Despite these theories, proponents point out to some obvious faults these arguments. A good counter-argument is the fact that fairy tales are designed for children who often do not have high mental capabilities let alone the ability to comprehend the said values from the text. For example, a child is unlikely to associate beauty with authority but rather associate it with love and compassion. Further, young readers often take the fairy tales at face value which is evident when they over grow their prince and princess fairy tales phase and characters without a lot of emotional repercussions (Nikolajeva 171-187). Proponents also argue that if even factual stories are analyzed, one can be convinced of a hidden meaning when there is none based on the fact one wants to find meaning in the story. As such, the argument that fairy tales inculcate the unsuspecting with the value systems of the dominant culture is unfounded.
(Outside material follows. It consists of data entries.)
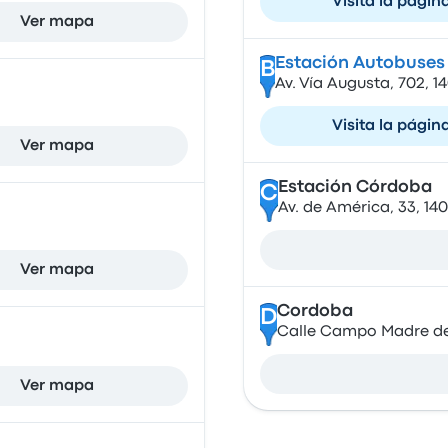
Visita la págin
Ver mapa
Estación Autobuses
B
Av. Vía Augusta, 702, 1
Visita la págin
Ver mapa
Estación Córdoba
C
Av. de América, 33, 1
Ver mapa
Cordoba
D
Calle Campo Madre de
Ver mapa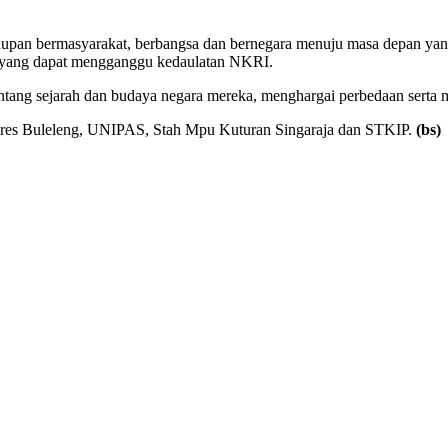
n bermasyarakat, berbangsa dan bernegara menuju masa depan yang d
n yang dapat mengganggu kedaulatan NKRI.
ang sejarah dan budaya negara mereka, menghargai perbedaan serta 
Polres Buleleng, UNIPAS, Stah Mpu Kuturan Singaraja dan STKIP.
(bs)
Nevertheless, it is undoubtedly clear that fairy tales do indeed have messages that serve to popularize the value systems of the dominant culture. Although proponents argue that children take everything at face value and that they are unlikely to notice these values of the dominant culture, research has shown that human minds can be manipulated subconsciously through visual or auditory cues. As such it is not unfounded to think that our minds can be subconsciously manipulated to accept certain values through our favourite characters in fairy tales (Zipes 256). On the contrary, it is for this reason that fairy tales are especially effective in inculcating the unsuspecting readers with the desired ideologies because they target young readers who are less resistant and aware.
Although fairy tales have been part of the popular culture since time immemorial, it is crucial that their usefulness is re-evaluated lest they continue to indoctrinate, subtly, young readers with ideologies benefiting the popular culture. In summary Jack Zipes notion that fairy tales inculcate the unsuspecting with the value systems of the dominant culture is accurate.
"Jack Zipes Are Fairy Tales Still Useful To Children? | The Art Of Storytelling Show". Artofstorytellingshow.com. N.p., 2016. Web. 25 Oct. 2016.
Nikolajeva, Maria. "Fairy Tales In Society's Service". Marvels & Tales 16.2 (2002): 171-187. Web.
Seifert,. "Introduction: Queer(Ing) Fairy Tales". Marvels & Tales 29.1 (2015): 15. Web.
Zipes, Jack. Breaking The Magic Spell. Lexington: University Press of Kentucky, 2002. Print.
Zipes, Jack. Fairy Tales And The Art Of Subversion. Milton Park, Abingdon, Oxon: Routledge, 2012. Print.